Она тоже засмеялась..
— Какое чудное было время! Ах, какое чудное время! — Ее небольшой чистый лоб прорезала сурово-важная морщинка. — Здесь, на фронте, как-то особенно хорошо думается о прошлом…
Она уютно куталась в пушистый шерстяной плед, подбирая его руками вокруг себя; чувствовалось, что ей тепло, надежно и покойно в этой протопленной комнате, в этой большой мягкой кровати, в нежном байковом халатике.
— А вы давно здесь? — спросил я.
— Нет! Мы только в сентябре сдали госэкзамены. И то это ускоренный выпуск. Я приехала сюда с тремя подружками. Мы вместе поступали, вместе зубрили, вместе готовились к экзаменам. Нас хотели оставить при кафедре как отличниц, но мы ни в какую — только на передний край!.. Мы так гордились, когда настояли на своем. И надо же — нас направили на Воронежский фронт, где работал мой муж… — Она бросила короткий взгляд на карточку бригврача. — Подружки мои разъехались по медсанбатам, а меня муж не пустил.
— Как не пустил?
— Видите ли, — она слегка покраснела, — ему до зарезу нужен был ординатор в палату для выздоравливающих… Вы не подумайте, — добавила она поспешно, — он тут совсем по-походному жил, это когда я приехала, он раздобыл откуда-то все эти хорошие вещи, даже собаку завел…

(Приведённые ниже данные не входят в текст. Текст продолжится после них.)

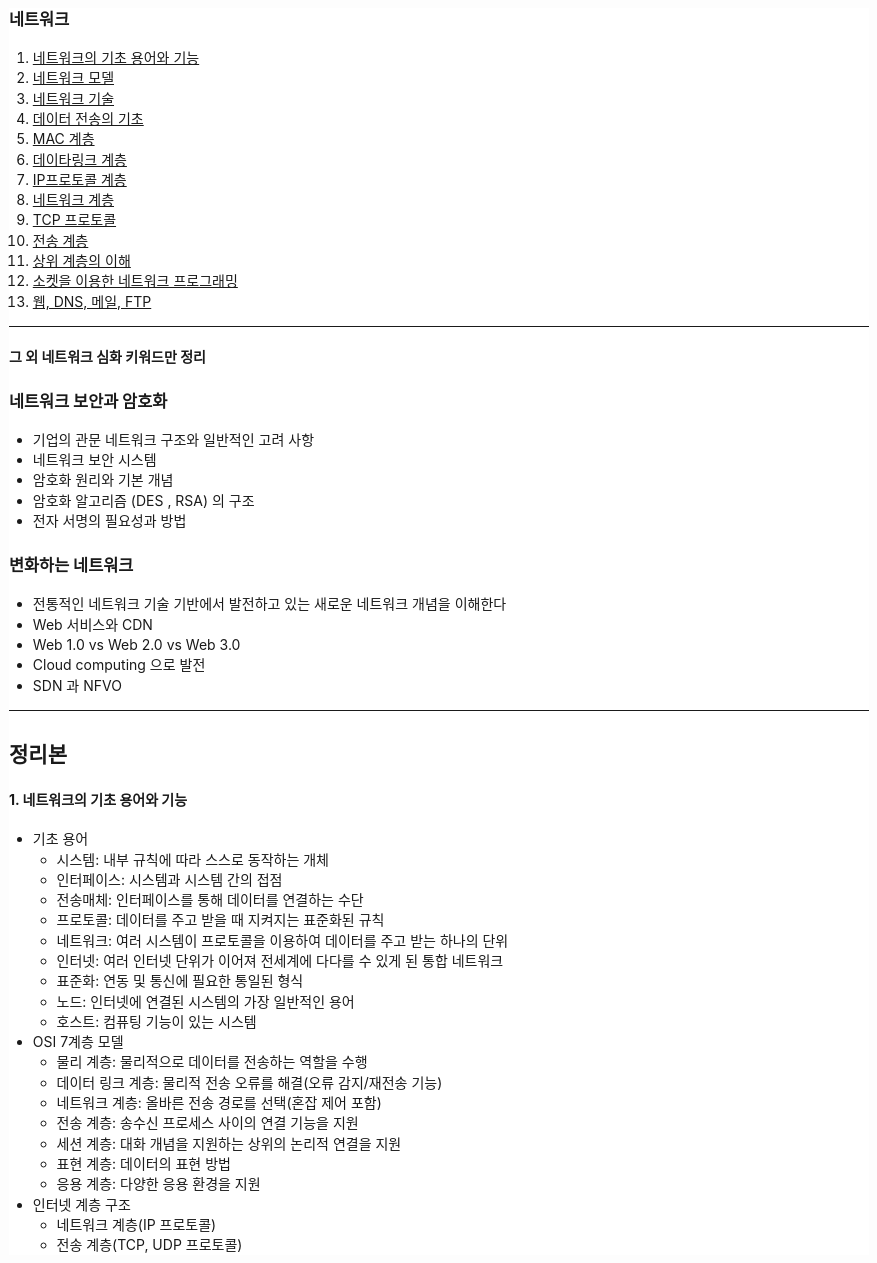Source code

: ### 네트워크

1. [네트워크의 기초 용어와 기능](https://hyper-star-6be.notion.site/01-17aa1aae6962803da802c95724fac7fb?pvs=4)
2. [네트워크 모델](https://hyper-star-6be.notion.site/02-17ba1aae69628089a427e892930b9777?pvs=4)
3. [네트워크 기술](https://hyper-star-6be.notion.site/03-17ca1aae696280cd9617e0bbda23052d?pvs=4)
4. [데이터 전송의 기초](https://hyper-star-6be.notion.site/04-17fa1aae69628094981dfd137328a333?pvs=4)
5. [MAC 계층](https://hyper-star-6be.notion.site/05-MAC-180a1aae696280afae9be01e8126ddb6?pvs=4)
6. [데이타링크 계층](https://hyper-star-6be.notion.site/06-180a1aae696280e39fc3d1e134f1bce8?pvs=4)
7. [IP프로토콜 계층](https://hyper-star-6be.notion.site/07-IP-183a1aae696280dbb541d6a4fdc860b0?pvs=4)
8. [네트워크 계층](https://hyper-star-6be.notion.site/08-17da1aae69628034a474cc97e0292035?pvs=4)
9. [TCP 프로토콜](https://hyper-star-6be.notion.site/09-TCP-184a1aae69628002b25ef9b108660087?pvs=4)
10. [전송 계층](https://hyper-star-6be.notion.site/10-184a1aae696280ed82faff7fbf6bc8c0?pvs=4)
11. [상위 계층의 이해](https://hyper-star-6be.notion.site/11-186a1aae696280b385a6cebe17703271?pvs=4)
12. [소켓을 이용한 네트워크 프로그래밍](https://hyper-star-6be.notion.site/12-186a1aae6962806e9269d1c32b625da2?pvs=4)
13. [웹, DNS, 메일, FTP](https://hyper-star-6be.notion.site/13-www-DNS-Mail-FTP-186a1aae696280aab84fd5c04d6edeb5?pvs=4)

---

#### 그 외 네트워크 심화 키워드만 정리

### 네트워크 보안과 암호화

- 기업의 관문 네트워크 구조와 일반적인 고려 사항
- 네트워크 보안 시스템
- 암호화 원리와 기본 개념
- 암호화 알고리즘 (DES , RSA) 의 구조
- 전자 서명의 필요성과 방법

### 변화하는 네트워크

- 전통적인 네트워크 기술 기반에서 발전하고 있는 새로운 네트워크 개념을 이해한다
- Web 서비스와 CDN
- Web 1.0 vs Web 2.0 vs Web 3.0
- Cloud computing 으로 발전
- SDN 과 NFVO

---

## 정리본

#### 1. 네트워크의 기초 용어와 기능
- 기초 용어
    - 시스템: 내부 규칙에 따라 스스로 동작하는 개체
    - 인터페이스: 시스템과 시스템 간의 접점
    - 전송매체: 인터페이스를 통해 데이터를 연결하는 수단
    - 프로토콜: 데이터를 주고 받을 때 지켜지는 표준화된 규칙
    - 네트워크: 여러 시스템이 프로토콜을 이용하여 데이터를 주고 받는 하나의 단위
    - 인터넷: 여러 인터넷 단위가 이어져 전세계에 다다를 수 있게 된 통합 네트워크
    - 표준화: 연동 및 통신에 필요한 통일된 형식
    - 노드: 인터넷에 연결된 시스템의 가장 일반적인 용어
    - 호스트: 컴퓨팅 기능이 있는 시스템
- OSI 7계층 모델
    - 물리 계층: 물리적으로 데이터를 전송하는 역할을 수행
    - 데이터 링크 계층: 물리적 전송 오류를 해결(오류 감지/재전송 기능)
    - 네트워크 계층: 올바른 전송 경로를 선택(혼잡 제어 포함)
    - 전송 계층: 송수신 프로세스 사이의 연결 기능을 지원
    - 세션 계층: 대화 개념을 지원하는 상위의 논리적 연결을 지원
    - 표현 계층: 데이터의 표현 방법
    - 응용 계층: 다양한 응용 환경을 지원
- 인터넷 계층 구조
    - 네트워크 계층(IP 프로토콜)
    - 전송 계층(TCP, UDP 프로토콜)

От ее милого, доверчивого, такого домашнего облика повеяло на меня вдруг чем-то неприятным и чуждым. Мне вспомнилась та, другая женщина, в темном ночном поезде. Она до нитки обобрана войной, она лишилась мужа, родителей, крова. И вместе с тем не потеряла ничего, быть может даже приобрела ту удивительную щедрую доброту, что способна приютить и согреть всякого, кому одиноко и плохо, что сохранила ее легкой, цельной и прозрачной, как самый чистый родник. Она доживет до того великого праздника, когда встретятся все разлученные, сбудутся все надежды… А эта, такая же молодая и крепкая, не знала никаких горестей и потерь. Она окружена удобствами, у нее сильный любящий муж, готовый защитить ее от всех бед и напастей, — и все-таки она бедна и грядущий праздник не для нее.
Конечно, я ничего не сказал ей: надо же кому-нибудь работать и в палате для выздоравливающих!
— Вы знаете, — словно издалека донесся до меня голос, — у нас такая трудная палата, ужасно много работы! Ведь мы работаем без выходных дней, и потом — ночные дежурства… Так устаешь…
Голос оборвался. Затем она спросила тихо, серьезно и робко:
— Вам не нравится то, что я говорю?…
— Нет, отчего же…
— Я плохо поступила, да?.. Я должна была уехать с моими девочками?.. — Губы ее дрогнули, смялись, она заплакала, сначала тихо, беззвучно, потом, зарывшись лицом в подушку, бурно, отчаянно, неудержимо.
Я смотрел на ее вздрагивающие плечи, на тонкую, детскую шею, обнажившуюся между воротником халата и подобранными под косынку волосами, и не знал, чем помочь этому внезапно прорвавшемуся горю.
Противно отфыркиваясь и не спуская с меня косящего глаза, пес потянулся к ней длинной мордой. Я замахнулся на него, пес взвизгнул и, струясь гибким телом, отполз прочь, но вдруг, забыв все заботы, стал с щелком и чуфыканьем ловить какую-то нечисть на своей гладкой шкуре.